*** EXERCISE PASSAGE Section Begins ***

News: Physician shortages correlate with higher appointment wait times, survey shows
In surveying 15 major metropolitan areas, a new survey by AMN Healthcare and Merritt Hawkins reported that the time it takes to schedule a new appointment increased by 8% since 2017 and by 24% since 2004. The findings showed the number of days to wait for a new appointment with OB/GYN, cardiology, orthopedic surgery, and dermatology is continually increasing, with an average of 26 days compared to 24.1 days in 2017 and 21 days in 2004, Medpage Today reported.
Wait times were not equal across specialties either. The OB/GYN appointment wait time was 31.4 days, 19% more than the 2017 survey data at 26.4 days. New cardiology patients waited an average of 26.6 days for appointments, a 26% increase from 2017 at 21.1 days, and orthopedic surgery appointments took 16.9 days, increasing 48% from 2017 at 11.4 days. Lastly, dermatology appointments increased 7% since 2017, from 32.3 to 34.5 days on average.
“Physician appointment wait times are the longest they have been since we began conducting the survey,” said AMN Healthcare’s physician search division president, Tom Florence, who commented that these increases are likely a sign of growing demand. He noted that the data could also represent an evolving shortage in the capacity of supply healthcare services across the country, as well as staff. “Longer physician appointment wait times are a significant indicator that the nation is experiencing a growing shortage of physicians,” he said.

*** EXERCISE PASSAGE Section Ends ***
*** RECORD EXTRACTS Section Begins ***

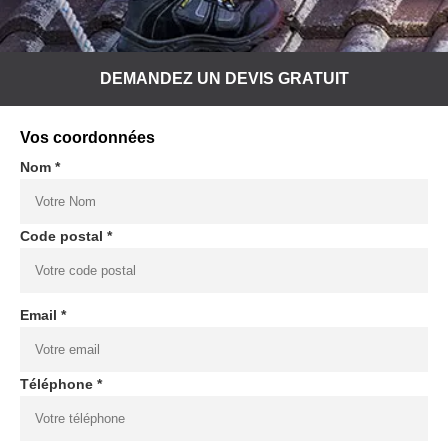
DEMANDEZ UN DEVIS GRATUIT
Vos coordonnées
Nom *
Code postal *
Email *
Téléphone *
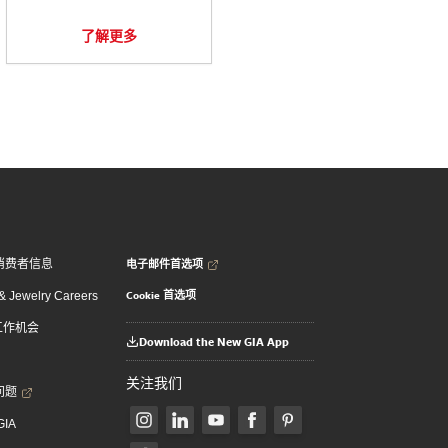
了解更多
电子邮件首选项
消费者信息
Cookie 首选项
 Jewelry Careers
 工作机会
Download the New GIA App
关注我们
问题
GIA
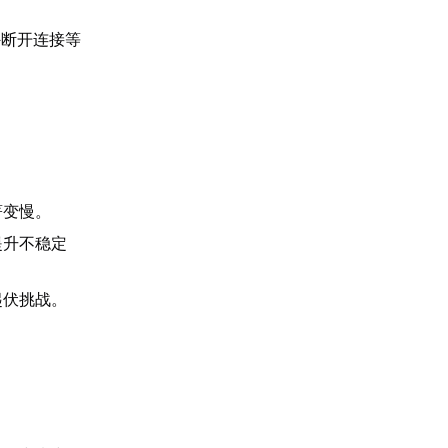
外断开连接等
著变慢。
提升不稳定
起伏挑战。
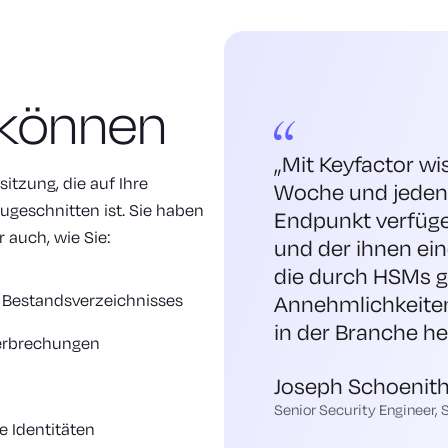
 können
„Mit Keyfactor wis
sitzung, die auf Ihre
Woche und jeden 
ugeschnitten ist. Sie haben
Endpunkt verfüge
 auch, wie Sie:
und der ihnen ein
die durch HSMs ge
n Bestandsverzeichnisses
Annehmlichkeiten
in der Branche h
terbrechungen
Joseph Schoenit
Senior Security Engineer,
e Identitäten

*** RECORD EXTRACTS Section Ends ***

▶ _PARTS OF THE EXERCISE_
A – Name every medical specialty mentioned in the article on physician appointment wait times.
B – Pick up the article on physician appointment wait times after its last sentence and keep writing.
These records were taken from a separate source.

▶ _ANSWERS IN ORDER_
A – OB/GYN, cardiology, orthopedic surgery, dermatology

B –
This coincides with a report published last year by the Association of American Medical Colleges’ (AAMC) Research and Action Institute, which found that specialty physicians, including cardiologists, OB/GYN physicians, and orthopedic surgeons would fall short of expected demand by up to 77,000 physicians in 2034. “We’re kind of at this tipping point,” Atul Grover, MD, PhD, the institute’s director, told MedPage Today. He said that not only physician shortages, but the aging U.S. population has and will contribute to the rising demand of services. The AAMC report projected the U.S. population over the age of 65 is expected to grow 42.4% by 2034.
With people living longer, more healthcare services will be required over time than previous generations, Grover continued. By 2034, the AAMC report projected primary care physicians would fall short of this demand by up to 48,000 physicians. The wait times found in the AMN Healthcare survey indicate these shortages are already affecting patients and the healthcare system at large. Given that the data came from major cities, it is likely many rural communities experience even longer wait times where specialty physicians are less common and farther apart.